Enunciado
Extrae de los registros cada línea en la que aparezca la palabra "Find" y cópiala tal como está.

- - -

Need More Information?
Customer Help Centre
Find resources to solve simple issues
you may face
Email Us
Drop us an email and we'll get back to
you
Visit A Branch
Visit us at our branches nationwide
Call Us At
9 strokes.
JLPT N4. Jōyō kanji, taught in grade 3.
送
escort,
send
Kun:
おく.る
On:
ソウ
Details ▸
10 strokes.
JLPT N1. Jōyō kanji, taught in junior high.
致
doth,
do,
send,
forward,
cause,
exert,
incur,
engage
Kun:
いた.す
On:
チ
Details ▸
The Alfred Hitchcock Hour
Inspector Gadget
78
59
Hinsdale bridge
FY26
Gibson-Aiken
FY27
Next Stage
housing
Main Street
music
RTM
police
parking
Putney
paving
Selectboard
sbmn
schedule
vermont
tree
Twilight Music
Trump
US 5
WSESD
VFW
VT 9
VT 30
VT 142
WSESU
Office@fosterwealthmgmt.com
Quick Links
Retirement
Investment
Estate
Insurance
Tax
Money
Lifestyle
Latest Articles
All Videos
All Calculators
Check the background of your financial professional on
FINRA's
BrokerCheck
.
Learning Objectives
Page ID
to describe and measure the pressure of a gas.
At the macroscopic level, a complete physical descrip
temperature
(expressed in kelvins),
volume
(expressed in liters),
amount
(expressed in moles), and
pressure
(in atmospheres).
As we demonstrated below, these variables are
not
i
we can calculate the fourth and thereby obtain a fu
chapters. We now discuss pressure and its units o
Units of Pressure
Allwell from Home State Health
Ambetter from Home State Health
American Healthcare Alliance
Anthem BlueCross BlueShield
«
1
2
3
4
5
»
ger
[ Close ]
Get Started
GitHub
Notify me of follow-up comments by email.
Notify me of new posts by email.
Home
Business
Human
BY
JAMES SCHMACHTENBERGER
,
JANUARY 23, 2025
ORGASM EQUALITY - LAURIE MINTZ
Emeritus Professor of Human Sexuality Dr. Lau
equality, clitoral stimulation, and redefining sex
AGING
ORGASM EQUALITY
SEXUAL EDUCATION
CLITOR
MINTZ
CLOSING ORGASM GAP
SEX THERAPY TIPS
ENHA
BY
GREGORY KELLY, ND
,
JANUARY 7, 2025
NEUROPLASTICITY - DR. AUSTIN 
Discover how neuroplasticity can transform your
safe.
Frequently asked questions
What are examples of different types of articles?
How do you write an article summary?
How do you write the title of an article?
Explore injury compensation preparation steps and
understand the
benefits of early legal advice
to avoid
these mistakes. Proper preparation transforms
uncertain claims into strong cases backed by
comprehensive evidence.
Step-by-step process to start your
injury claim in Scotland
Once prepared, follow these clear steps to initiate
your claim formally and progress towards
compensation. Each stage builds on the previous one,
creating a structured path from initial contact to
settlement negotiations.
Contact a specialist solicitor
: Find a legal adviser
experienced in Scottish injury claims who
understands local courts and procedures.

- - -

Solución propuesta
Find resources to solve simple issues
: Find a legal adviser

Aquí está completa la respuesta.